• EXTRACT TO READ
If you have a direct line of sight Wi-Fi links over 200 km (124 mi) are possible: en.wikipedia.org/wiki/Long-range_Wi-Fi Although prepare yourself for some RF black magic and antenna building. If you don't know your basics of EE it might be quite hard to realize this project.


You don't necessary need expensive gear. There was 207 km (128 mi) link established using WRT54g devices without amplifiers, see the wiki page.

Would cjdns be helpful here?

About as helpful as rewriting it in rust.

If you have line of sight between you two, you can use directional antennas and WiFi. If you don't, you're fucked.

you've really limited your options here. can you use non-clearnet options?

besides that its radio or meshnet, which you could do by hiding solar powered devices on roofs. plus that'd be awesome.

I guess OP wants a backup comms channel in case his or his friends' uplink shits itself. Which is actually a pretty neat idea if you live closer to each other.

OP here, would a suitable alternative just be SDR? With radio can I setup an encrypted chat with just one other person on the same freq and device? would only be good for communication, but not for networking computers together. I've looked into have a solar powered arm boards but are very expensive from where I live.

Not without permission from the FCC. On the bands that are open for public use, such as CB, or HAM ones if you get a license, it's illegal to use encryption. You could still use numerical codes though, like the police do.

What about walkie talkies? Do they follow the same law? Do they have encryption I am from the UK btw.

set up some stupid live stream and mix encrypted data into it steganographically. then nobody would prove that it uses encryption.

Modems over the phone.

Great idea, seriously. That shit worked fine for us in the 90s, and there's probably a decent range of open source software that could make chatting and file transfers much easier than it used to be.

It wouldn't be as bomb-proof as directional antennas, but if the phones are gone electricity is probably gone too.

Still, use the maximum level of encryption possible.

Taken to the logical extreme, you could set up a text to speech program that reads the encrypted message into the radio and the other side then converts it back to text and decrypts it. Encrypting the signal itself is only banned because it's indistinguishable from jamming, but, as you said, transmitting code using human voice is legal.

but is encryption over phone legal?

is powerful transmission of a looped forever Rick Astley song considered jamming?

• SUPPLIED MATERIAL

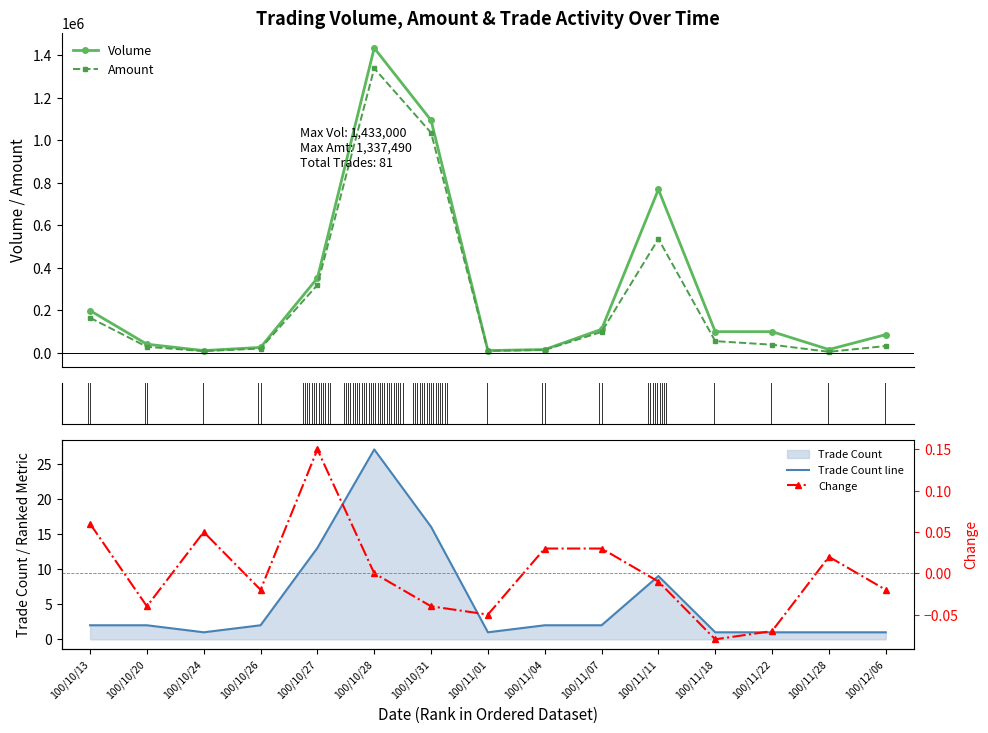

Is this an area chart (filled region under the line)?

No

• TASKS FOR THIS EXERCISE
(A) In two sentences, summarize the discussion on long-distance communication links.
(B) Carry on the discussion on long-distance communication links from its final sentence.
The listing was taken from a different source than the text.

• WRITTEN ANSWERS
(A) The discussion says Wi-Fi links over 200 km are possible with direct line of sight and directional antennas, even with inexpensive WRT54g devices and no amplifiers, though the project can be hard without basic electrical engineering knowledge. It also proposes alternatives such as radio, where encryption is illegal on public bands like CB or ham without FCC permission, and modems over phone lines, which worked in the 90s.

(B)
This is a very good question. I'm interested too.

how much money do you want to spend OP?

You don't even need a powerful transmitter. Just spoof SSID and pretend to be some popular wifi hotspot, devices will automatically connect to you and then you just redirect all traffic to the custom rickroll page. Even 2$ ESP8266 can do that.

I am a student so as little as possible, would that work with the images you've provided?

en.wikipedia.org/wiki/IEEE_802.11s

Nice.

you mean, all non-TLS traffic?

and we were talking about jamming, that is, making other signals physically non receivable

You can always use SSLStrip. Since they are connecting to your network you can do whatever you want with packets comming from their devices including rewriting https requests to http. For only jaming you can just send deauth packets. There is a great tool for that: github.com/DanMcInerney/wifijammer

If they request https, then there's nothing you can do other than first replying with wrong certificate, which will trigger huge warning in all modern browsers.

You're also forgetting websites configured to use HSTS, SSLStrip won't work.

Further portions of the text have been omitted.